Here at Melon Media we’ve tried many different hosting options for scalable infrastructure. From dedicated servers, to Amazon EC2, to Rackspace Cloud Sites, they all have their benefits and weaknesses. What can be really interesting is how they handle when they get hit with a large traffic spike. When the pressure is on and time is critical, some systems shine and others… cause nervous breakdowns.
With ManageTwitter we decided to use a Rackspace Cloud Server instance for the first time in a production. It has some interesting benefits over other cloud options including the ability to be resized to a larger instance on the fly. Since this was a small app, that we didn’t really want to expend huge resources on, starting with a small Cloud Server and resizing it if needed seems like a good solution for scaling a small project.
ManageTwitter does not involve much writing to the hard drive. Most of the data used in the application is stored temporarily in memory. We started off with a 512 MB / 20 GB server which handled our initial load easily. The application performance is mostly limited by CPU performance.
Our first traffic spike came when TechCrunch posted an article about the service. I’d just briefly stopped by the computer to check my email after a healthy dinner of leftover crackers, yogurt and chocolate when I saw a retweet of TechCrunch’s twitter stream about ManageTwitter pop-up on Tweetdeck. The article had only gone up minutes earlier but after firing up up http://www.manageflitter.com in my browser I saw the server was already not responding. A quick check confirmed SSH access wasn’t going to respond under the load either. While Cloud Servers do provide burst capability, we’d clearly expended all resources.
I triggered a resize on the server within the Rackspace Cloud control panel and waited with anticipation of the server coming back up. The control panel show how the resize is progressing.
Flicking through TechCrunch & twitter in other windows I saw numerous complaints coming in about ManageTwitter being inaccessible. “Another Techcrunch review effect ?” posted jacopogio in the TechCrunch comments.
The site had been inaccessible for about 15 minutes at this point. Beads of sweat were starting to form.
19%… 20%… 10%…
What? I quickly fired up a chat window with Rackspace Cloud support.
“Hi, I’ve got a cloud server that’s undergoing a high traffic spike. I’m trying to resize it, but the progress meter is falling back down. Will it complete, or is something wrong.”
RS: “It will complete.”
“Is it normal for it to go slowly like this? I’ve resized similar servers that went signficantly faster.”
RS: “Yes, it’s normal under high traffic.”

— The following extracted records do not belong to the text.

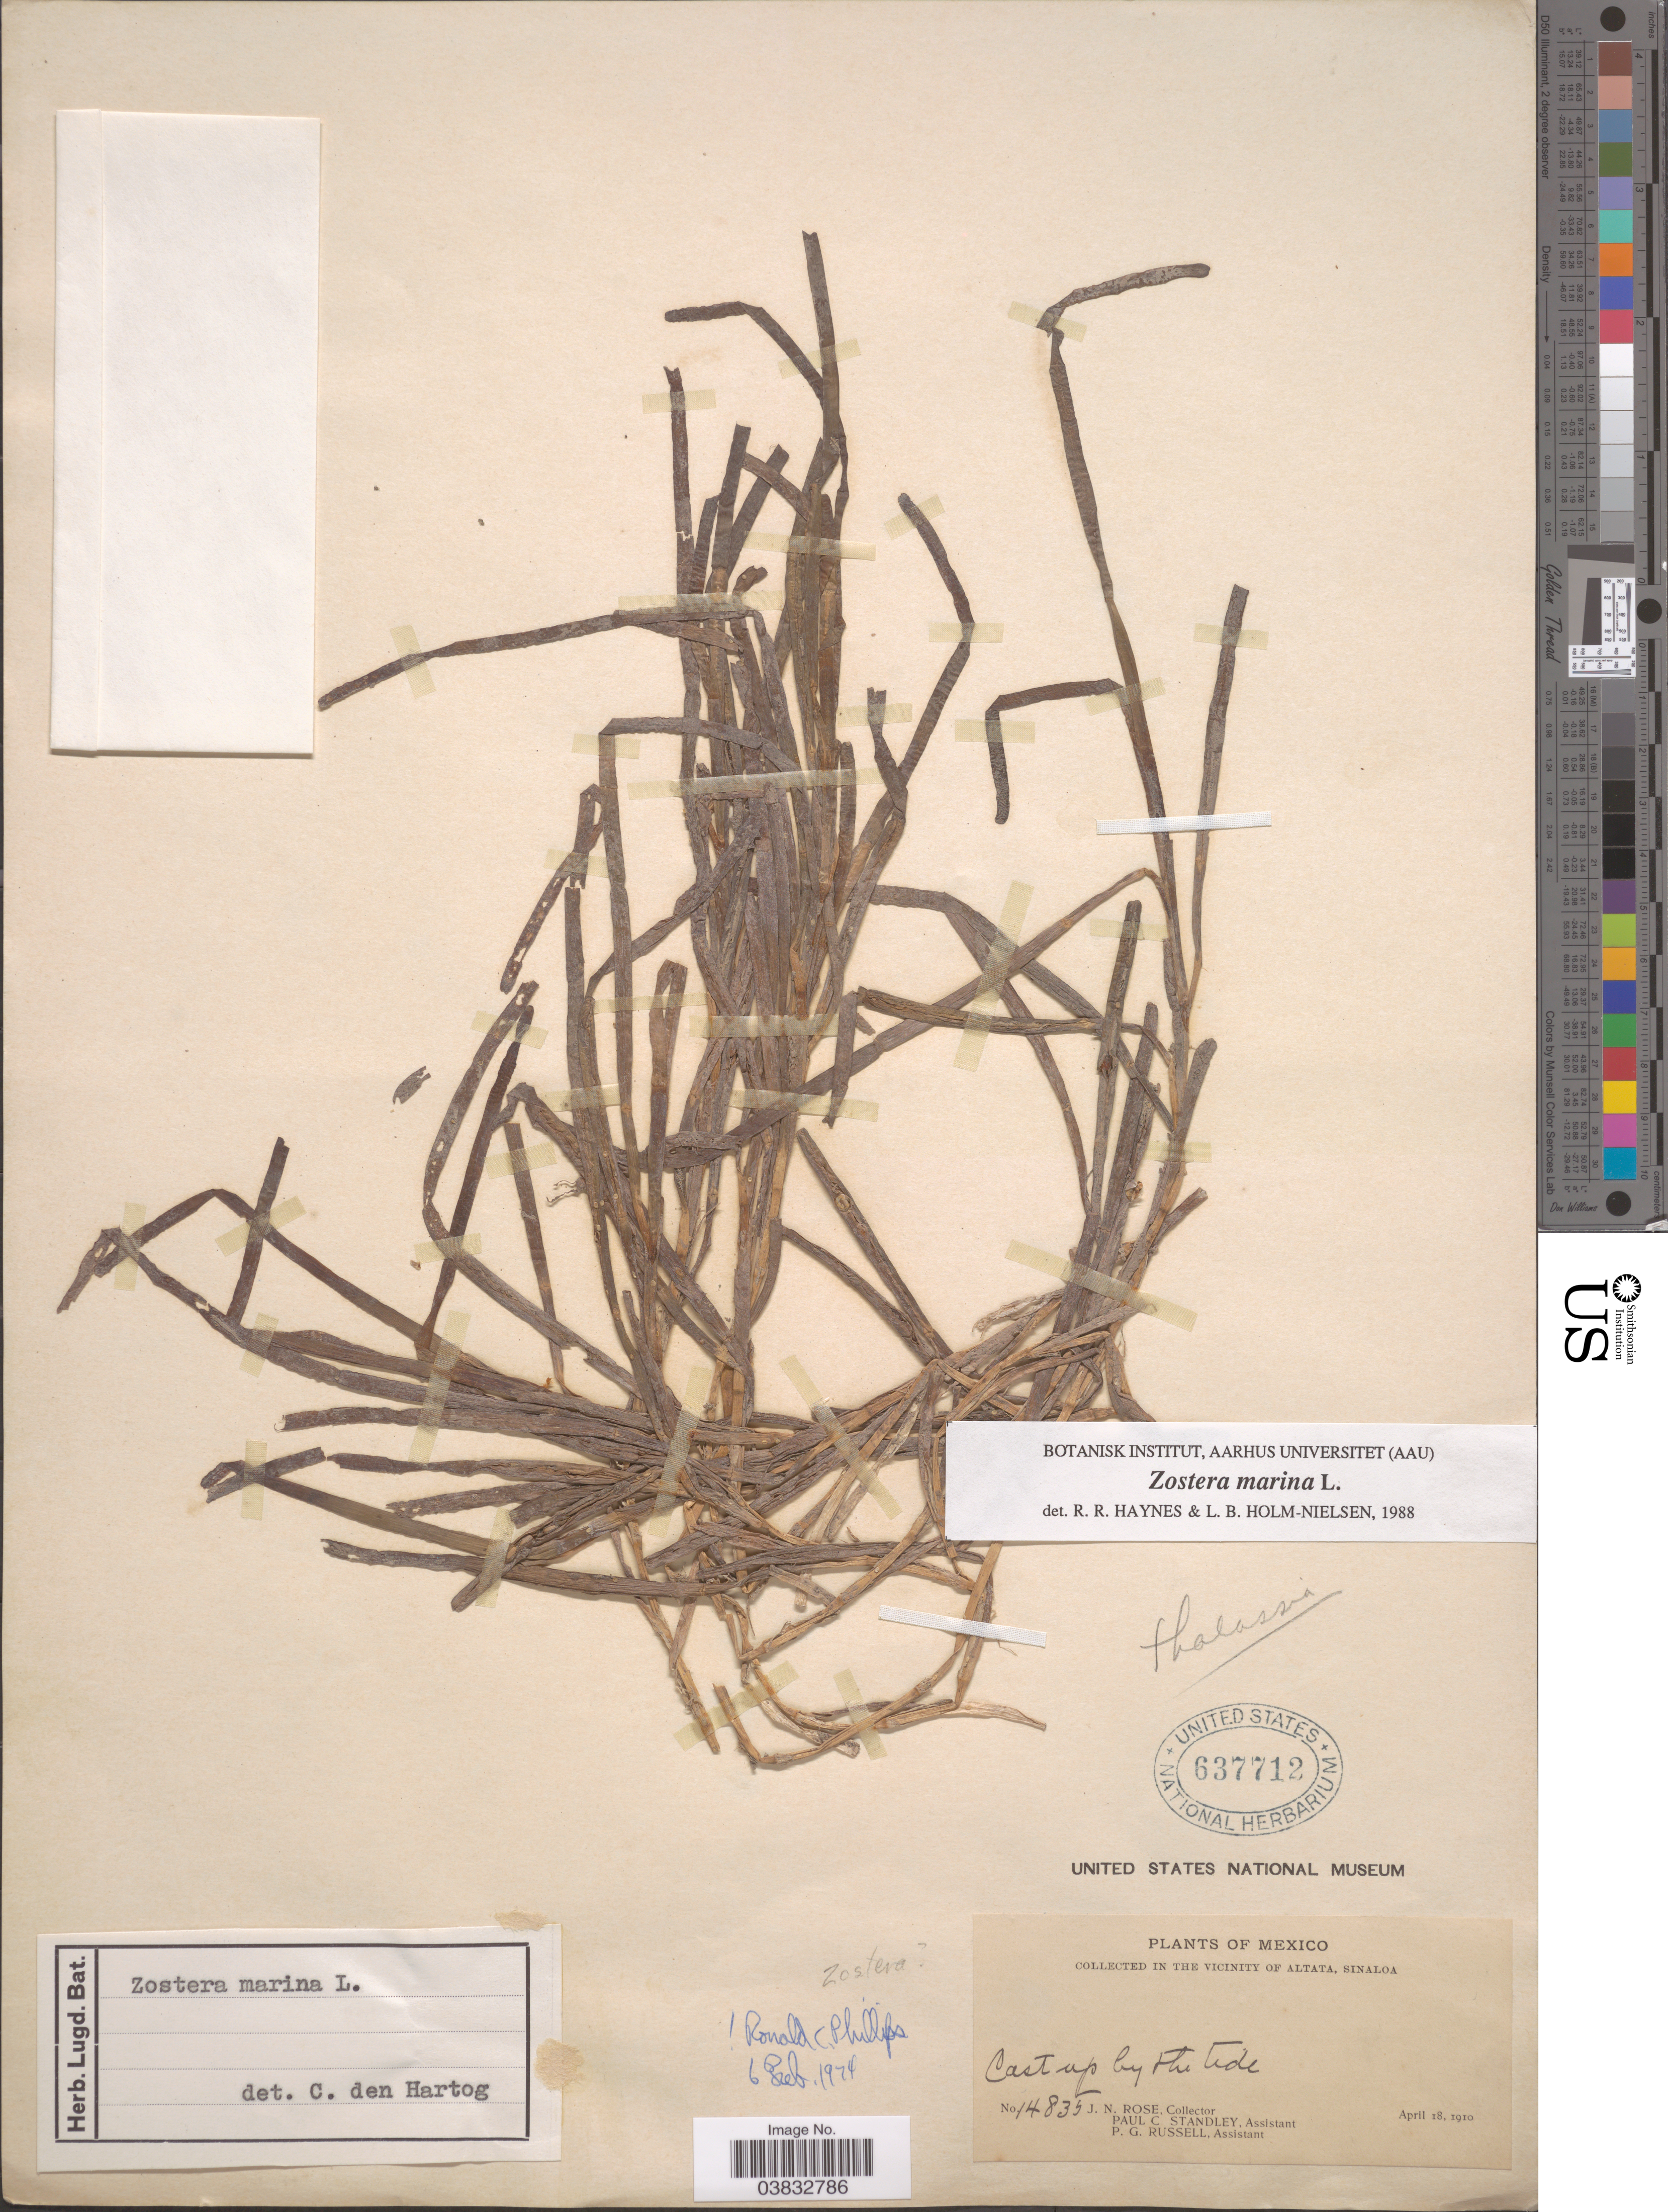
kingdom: Plantae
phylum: Tracheophyta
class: Liliopsida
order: Alismatales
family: Zosteraceae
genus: Zostera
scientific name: Zostera marina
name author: L.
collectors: J. N. Rose, P. C. Standley & P. G. Russell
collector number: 14835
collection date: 1910-04-18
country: Mexico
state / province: Sinaloa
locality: In the vicinity of Altata.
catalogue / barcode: US 637712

“Is there anything I can do to make it go faster?”
RS: “Stop the traffic.”
Not the most useful thing to hear. I decided that I wasn’t going to get much out of that conversation, so went and made some changes to the code, moving static files to a CDN, that would help reduce load if the server did get back up.
After about another 20 minutes things looked promising. The resize operation had got to 99%.
Suddenly it dropped to 0%. Frantically I jumped back into the Rackspace support chat and explained what had happened. I gave them my IP. Several minutes later a pop-up asked me to verify that the server had resized successfully. I decided to confirm without checking the integrity – we didn’t have much valuable data stored at that point and at worst I could rebuild the code base from our development repository.
Fortunately most of the data was copied across successfully. It looked like a few hours of data was lost from the database for some reason, but otherwise it was a clean migration. I copied across the CDN integrated code and fired the site up my browser. The IP change seemed to happen almost instantly as the site came up straight away. We’ve been running smoothly on the 8192 MB / 320 GB instance ever since.
Ultimately the resize operation took 40mins to go from a 512 MB / 20 GB instance to 8192 MB / 320 GB under TechCrunch review traffic load. While the process was a little stressful and support could have been a little more helpful (a rare complaint from my experience with Rackspace!) it all worked pretty much as expected. For very little resources & cost the outcome was pretty much as good as we could have expected.
One interesting idea that we might recommend Rackspace implementing is using whatever technology rackspace use for IP switching to temporarily give a server a new IP so unexpected high load repairs/resizes can be performed faster.
What have your experiences been? Do you have any recommendations for how we could have handled this situation better?